[Collected data]
________________________________________
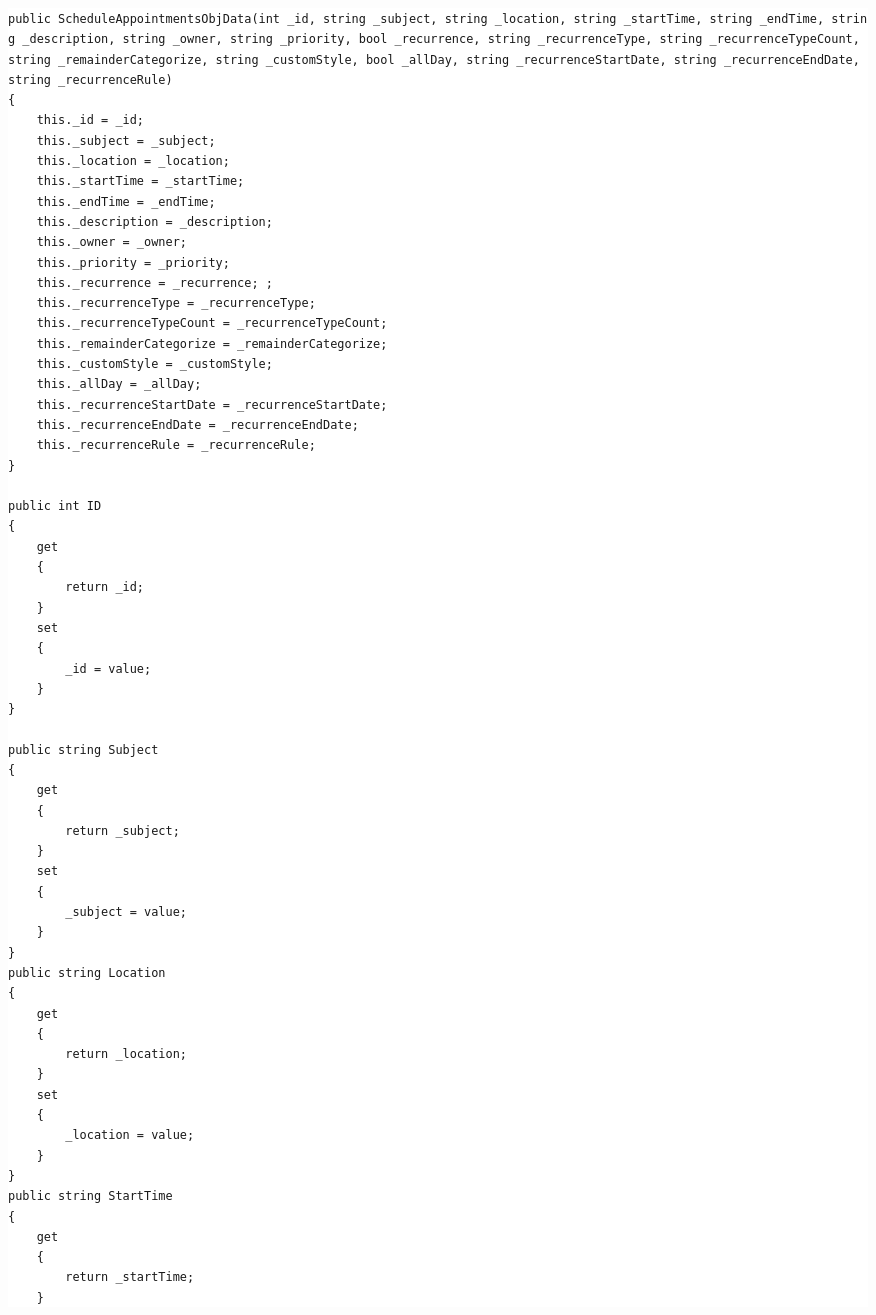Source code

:     public ScheduleAppointmentsObjData(int _id, string _subject, string _location, string _startTime, string _endTime, string _description, string _owner, string _priority, bool _recurrence, string _recurrenceType, string _recurrenceTypeCount, string _remainderCategorize, string _customStyle, bool _allDay, string _recurrenceStartDate, string _recurrenceEndDate, string _recurrenceRule)
    {
        this._id = _id;
        this._subject = _subject;
        this._location = _location;
        this._startTime = _startTime;
        this._endTime = _endTime;
        this._description = _description;
        this._owner = _owner;
        this._priority = _priority;
        this._recurrence = _recurrence; ;
        this._recurrenceType = _recurrenceType;
        this._recurrenceTypeCount = _recurrenceTypeCount;
        this._remainderCategorize = _remainderCategorize;
        this._customStyle = _customStyle;
        this._allDay = _allDay;
        this._recurrenceStartDate = _recurrenceStartDate;
        this._recurrenceEndDate = _recurrenceEndDate;
        this._recurrenceRule = _recurrenceRule;
    }

    public int ID
    {
        get
        {
            return _id;
        }
        set
        {
            _id = value;
        }
    }

    public string Subject
    {
        get
        {
            return _subject;
        }
        set
        {
            _subject = value;
        }
    }
    public string Location
    {
        get
        {
            return _location;
        }
        set
        {
            _location = value;
        }
    }
    public string StartTime
    {
        get
        {
            return _startTime;
        }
________________________________________
■ **TASK OBJECTIVE**
Copy every line of text from the items above, character for character, and leave the pictures out of your answer.

■ **TASK RESPONSE**
Source code

:     public ScheduleAppointmentsObjData(int _id, string _subject, string _location, string _startTime, string _endTime, string _description, string _owner, string _priority, bool _recurrence, string _recurrenceType, string _recurrenceTypeCount, string _remainderCategorize, string _customStyle, bool _allDay, string _recurrenceStartDate, string _recurrenceEndDate, string _recurrenceRule)
    {
        this._id = _id;
        this._subject = _subject;
        this._location = _location;
        this._startTime = _startTime;
        this._endTime = _endTime;
        this._description = _description;
        this._owner = _owner;
        this._priority = _priority;
        this._recurrence = _recurrence; ;
        this._recurrenceType = _recurrenceType;
        this._recurrenceTypeCount = _recurrenceTypeCount;
        this._remainderCategorize = _remainderCategorize;
        this._customStyle = _customStyle;
        this._allDay = _allDay;
        this._recurrenceStartDate = _recurrenceStartDate;
        this._recurrenceEndDate = _recurrenceEndDate;
        this._recurrenceRule = _recurrenceRule;
    }

    public int ID
    {
        get
        {
            return _id;
        }
        set
        {
            _id = value;
        }
    }

    public string Subject
    {
        get
        {
            return _subject;
        }
        set
        {
            _subject = value;
        }
    }
    public string Location
    {
        get
        {
            return _location;
        }
        set
        {
            _location = value;
        }
    }
    public string StartTime
    {
        get
        {
            return _startTime;
        }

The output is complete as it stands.